いろいろな事業所をまわるが、ちょっとこれは、と手を焼く女性が幾人かいる。
できれば接するのを避けたいが話をしなければならない場合があり、そういうときは決まって気が重くなる。
大阪の下町で暮らしていた少年時代のこと。
町のあちこちに「こわい奴」がいた。
「こわい奴」と言っても少年で歳は2つか3つしか変わらない。
が、それが巨壁となって立ちはだかる。
年少者は手も足も出ないのだった。
「こわい奴」は目が合えば難癖をつけて吠え始め、噛みつきはしないが言葉を発し、何か応答しなければならないから犬より始末が悪かった。
だから、出くわしそうな気配を感じるだけで怖気を感じた。
いま五十を超えたが、内に吹く臆病風は当時と何ら変わりがない。
それら女性たちは遠慮解釈なく居丈高で、情け容赦なく威嚇的で、歯に衣着せず高圧的で、日付けが変わっても同じことを言い続けるほどに粘着的で、それはもうガキの時代の「こわい奴」を凌駕する。
まともな相手なら話せば分かる。
が、思い込んだ了見が突拍子もなくへんてこりんなものであって、かつそれが唯一の正義と化して絶対的に他罰的であるから、こちらの頭がおかしくなってひれ伏さぬ限り話は終わらない。
もちろん、駆除していいとのことであれば、こちらも「こわい奴」に揉まれた手腕を発揮して問答無用と抗せるが、いかんせん世はいろいろな諸事情に縛られ、わたしの手だって縛られる。
で、そんな頭痛胃痛の種ともなる女性について考えて思うのだった。
もしそれが家庭にお目見えすれば地獄ではないか、と。
実例には事欠かない。
33期を見渡せば、発火気質の女子の責苦に為す術なく苛まれている同志がチラホラと視界に入る。
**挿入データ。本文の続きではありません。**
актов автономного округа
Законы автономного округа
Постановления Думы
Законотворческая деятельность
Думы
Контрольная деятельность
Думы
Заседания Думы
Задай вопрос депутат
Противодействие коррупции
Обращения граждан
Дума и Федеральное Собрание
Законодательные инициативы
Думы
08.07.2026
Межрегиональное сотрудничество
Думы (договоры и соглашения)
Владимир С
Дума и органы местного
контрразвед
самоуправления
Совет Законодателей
一度着火すれば燃え盛り、果てしなく燃え広がっていく。
火中にある友人を思い、しかし十字を切ってその安否を気遣うのみ。
なんと不憫な。
そう思うのみ。
できることは何もない。
せめて他山の石として、これから伴侶を得るであろう息子たちに、「こわい奴」による厄災に見舞われぬよう注意を促さねばならないだろう。
招き入れたらお先真っ暗。
最後の日までその人と一緒に過ごしたい。
心からそう思える人を探さなければならない。